Please repeat the items word for word, from the line containing "At which label is Q4 closest to 0?" through the line containing "Reading left to", including both of those lines.

• Records provided:
┄┄┄┄┄┄┄┄┄┄
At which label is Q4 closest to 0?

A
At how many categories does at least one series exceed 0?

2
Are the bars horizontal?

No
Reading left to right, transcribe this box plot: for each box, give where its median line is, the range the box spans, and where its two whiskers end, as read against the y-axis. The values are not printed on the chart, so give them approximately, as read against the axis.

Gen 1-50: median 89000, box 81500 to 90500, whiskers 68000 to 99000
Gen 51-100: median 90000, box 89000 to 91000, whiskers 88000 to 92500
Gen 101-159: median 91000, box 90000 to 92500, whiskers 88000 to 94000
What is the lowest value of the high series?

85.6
┄┄┄┄┄┄┄┄┄┄
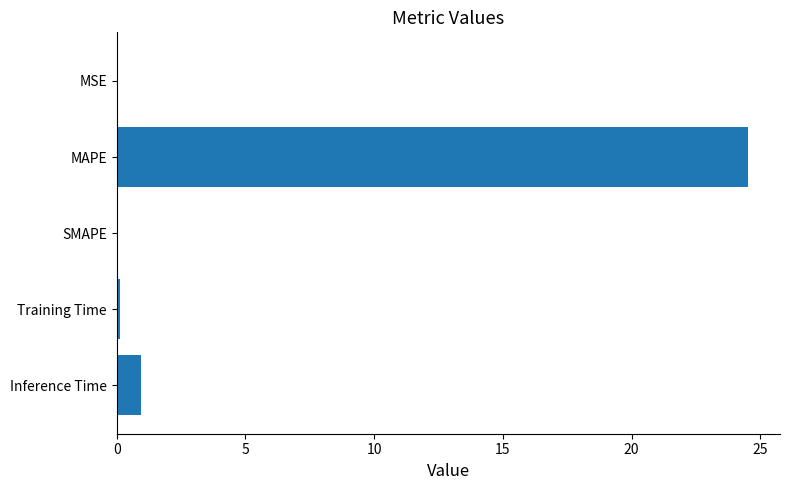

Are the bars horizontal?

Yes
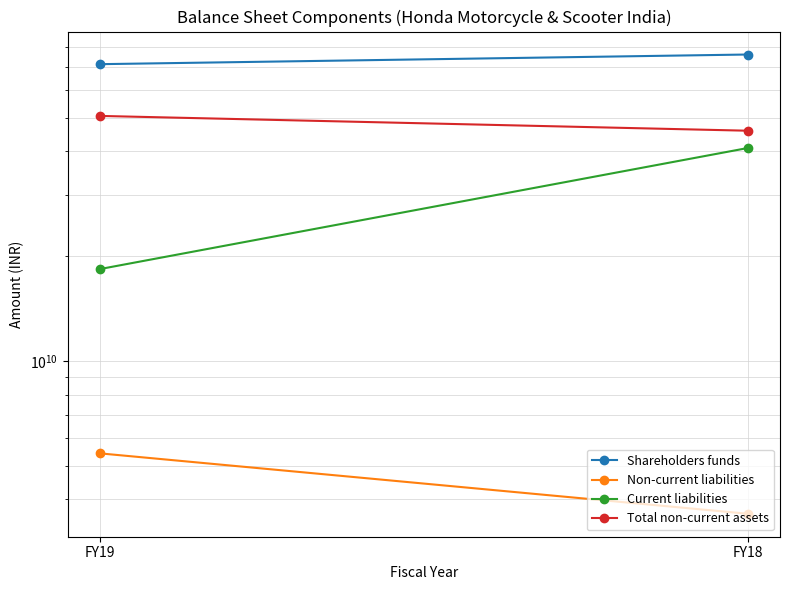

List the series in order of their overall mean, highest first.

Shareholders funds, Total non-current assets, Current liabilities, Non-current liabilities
┄┄┄┄┄┄┄┄┄┄
• Your solution:
At which label is Q4 closest to 0?

A
At how many categories does at least one series exceed 0?

2
Are the bars horizontal?

No
Reading left to right, transcribe this box plot: for each box, give where its median line is, the range the box spans, and where its two whiskers end, as read against the y-axis. The values are not printed on the chart, so give them approximately, as read against the axis.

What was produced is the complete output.